I've seemed to feel the pull to write more again, as of late. the blog was a labor of love when i began it when I had decided to undertake my first marathon, and while it took time, it seemed to really bring me balance, joy, and an outlet that i didn't know i had at my disposal to help vent thoughts and feelings that seemed to come in large doses when i ran. Running has always been a source of great thought, and contemplative time, but i guess it wasn't until i really began to open up and pen them on the blog that i found this great platform to help me sort through and organize and journal the life going on under my moving feet and in between my swirling thoughts.
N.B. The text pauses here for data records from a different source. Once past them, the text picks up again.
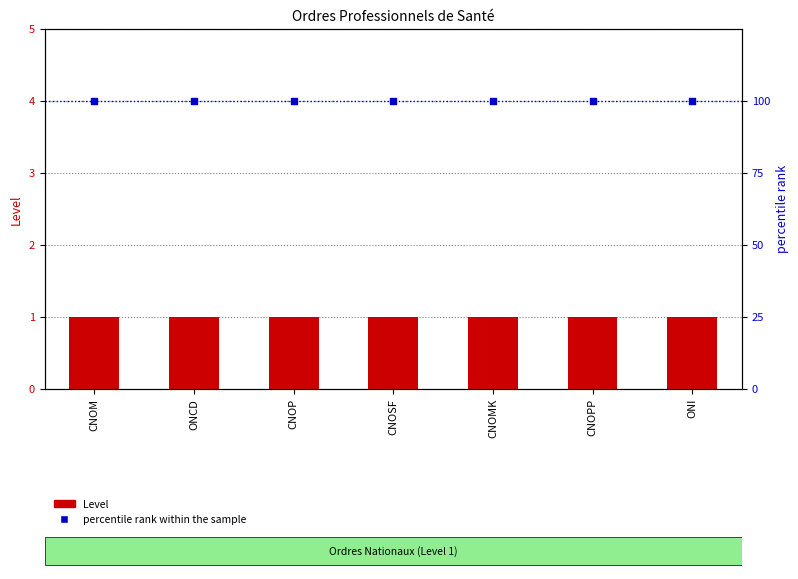

Which series contains the lowest Y value?

Level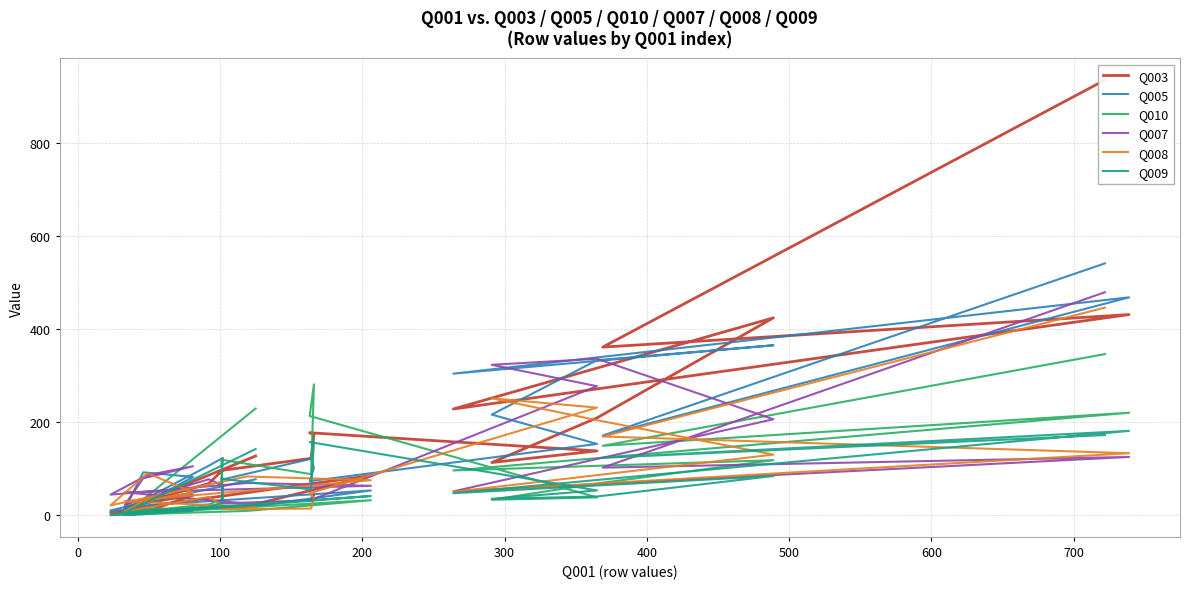

What is the sum of all Q007 values?

2712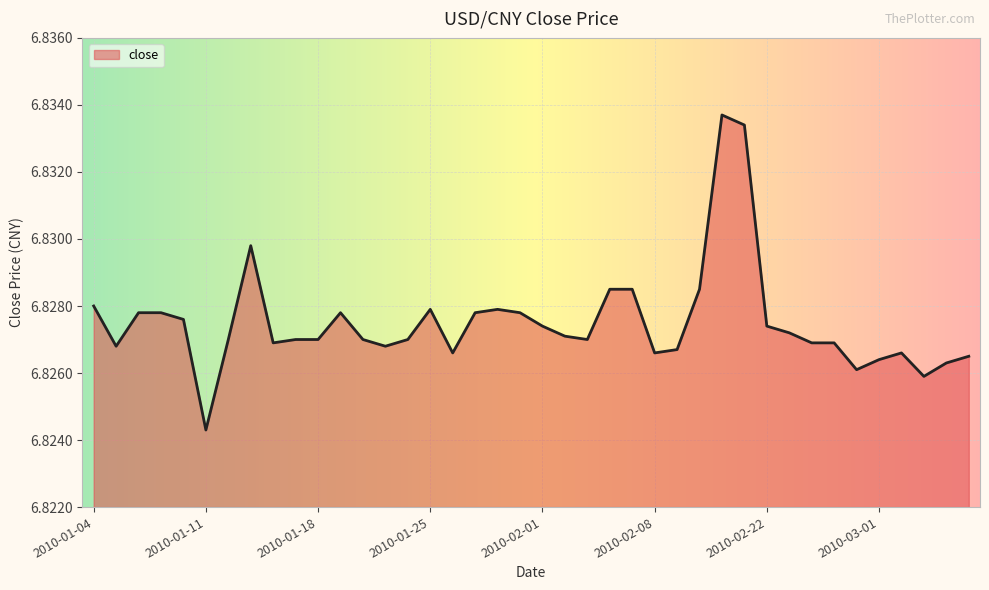

How many interior local valleys (lower than both neighbors) does the data have?

9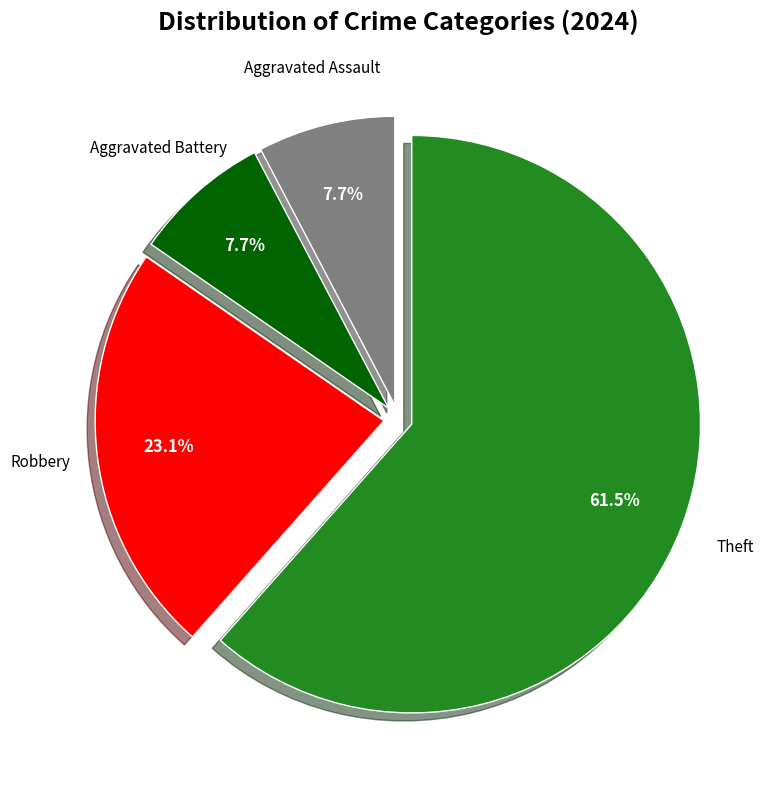

Is it true that Aggravated Battery is 2% of the pie?

False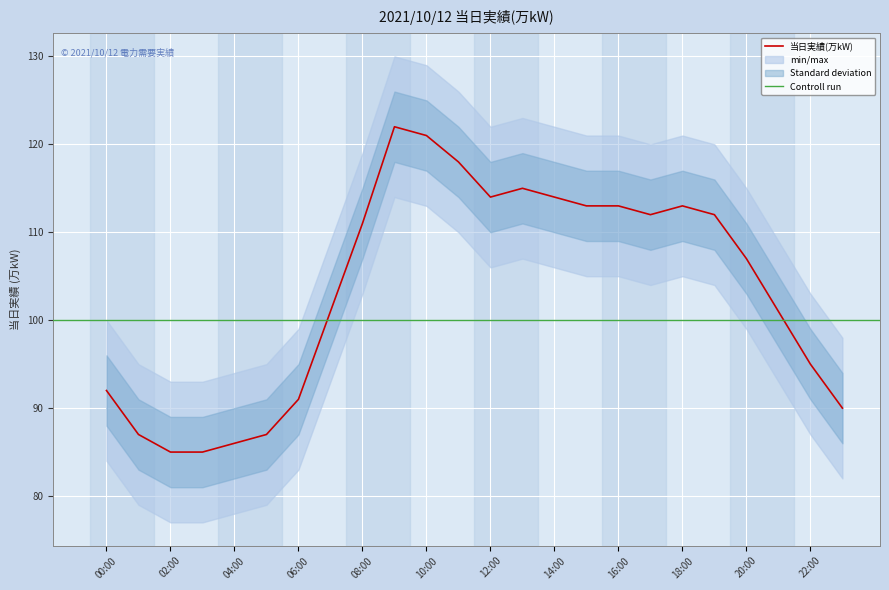

Rank the categories by value from highest to lowest.

09:00, 10:00, 11:00, 13:00, 12:00, 14:00, 15:00, 16:00, 18:00, 17:00, 19:00, 08:00, 20:00, 07:00, 21:00, 22:00, 00:00, 06:00, 23:00, 01:00, 05:00, 04:00, 02:00, 03:00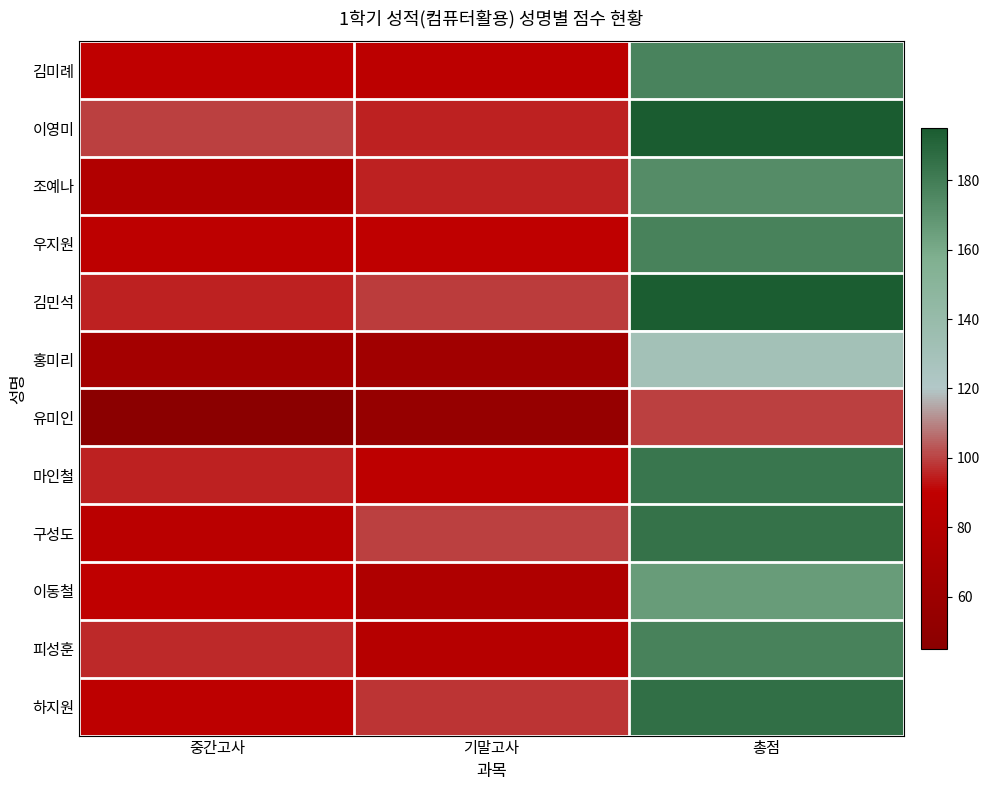

Rank the series at 총점 from lowest to highest value.

유미인, 홍미리, 이동철, 조예나, 김미례, 우지원, 피성훈, 마인철, 구성도, 하지원, 김민석, 이영미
While you can see the entries have been pretty sparse since 2012, I have kept up an "old school" journal with real ink and paper, and that has been good, at least. But back to that pull...

I don't have as much time as i did when i was blogging regularly, but i sure seem to have just as much thought and content to write about. My current running is on a sustained high that hasn't been reached in perhaps 6 years, I am coaching for the first time - my old high school at that, I'm back to running with a watch and absorbing information, feeling more open to the Spirit all around us, manifesting itself in more ways I am discovering,  and on top of all that, i'm just feeling so richly blessed with a wonderful family of a beautiful wife and three daughters. I find, like running, and the things which eventually set us up with balance, harmony, self giving and emptying joy and peace, are the items that we work with through motivated intention rightly channel to staying properly formed, becoming those who become subjects of gravity toward,s with more ease and smoother course, to the weight of love.

and that is something we are wise to remember. love is part and parcel with a weight. the pull of love. someone once wrote, to love is to feel pain. And i think that is it's core, a suffering, a longing, something that carries such a tug to emote and lash in a myriad of directions, still all stemming from a root of Love....perhaps that is how we know it as simple yet loved human conscious children. and this mass of perception is because we can recognize and catch glimpses of something beyond...something that shows up in mysterious ways, that speaks of unchangeable love. unconditional love. love that is perfect and weightless. because it doesn't need an anchor. it loves all with purity. the creator of it, the manifestation of the weight of love, and blanket-er of it whose spirit is peace and comfort. who unveils windows into this love that encompasses all, even the definers of it, and those who let it open them up to trust, wonders, and comfort as we go...and as we be.